Berna, Switzerland. Stefan Kern / Die Schweizerische Post.
What has the creative agency process been like at an in-house?
Generally speaking, there is a huge difference between creative processes at corporates and agencies. At bigger corporates, you often have to deal with steering committees and different boards. The more important it is that, at corporates, guidelines lead the way and prevent unnecessary discussions without too much narrowing the field for creative ideas. In contrast, the agencies’ job is to think outside the box.
Are there many differences between the work of a creative agency and an advertiser’s ‘in- house’?
The difference depends on the company’s culture and set-up. The more freedom creatives have at corporates the less the difference we see.
If you could create an ideal mix, what would you add from an agency’s internal processes to an ‘in-house’ and vice versa?
What can corporates learn from agencies? I think they should think more outside the box and should not being afraid of trying new forms of marketing. Especially in online marketing (E-Commerce), we see new features popping up almost on a daily basis. Those who can leverage this potential have a huge head start, not only in terms of market share but also in knowledge.

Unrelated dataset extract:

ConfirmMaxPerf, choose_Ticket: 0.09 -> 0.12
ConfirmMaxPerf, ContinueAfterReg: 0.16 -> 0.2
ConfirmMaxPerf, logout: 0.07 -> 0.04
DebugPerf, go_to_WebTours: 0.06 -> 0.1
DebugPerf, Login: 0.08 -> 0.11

How can you build a public company’s reputation on social media?
There are many best practice cases like Daniel Wellington but there is no blue print. Many copied the watch brand not only in term of products but also in term of their social media communication. What was the result? They positioned themselves as copycats. I guess that wasn’t the goal. Every company, every industry is different. Building a reputation in social media means to take this into account.
It is easier to position a company than to build a reputation?
Positioning means always building a reputation and vice versa. Do you position your company by low prices? That has automatically an impact on the reputation, whether you do advertising or not. More important is that corporate behavior and corporate communications (and advertisement) are in tune. Or in other words: walk the talk.
In the face of the growing phenomenon of influencers on social media, do you think that influencers should be further regulated?
In many countries, the law limits the freedom of advertisement. As long as the law applies on influencer marketing too, there is no need for additional regulation. In case of any loopholes, the law has to be adjusted accordingly. There should just be the same rules for everyone.
Do you find influencer campaigns to be risky?
What kind of risk do you mean? From people sponsoring we learned to live with the risk of scandals. And in terms of performance? Is it riskier than traditional advertisement? Henry Ford said that half the money he spent on advertising was waste. The problem was he didn’t know which half. In this sense: nothing changed with influencer marketing.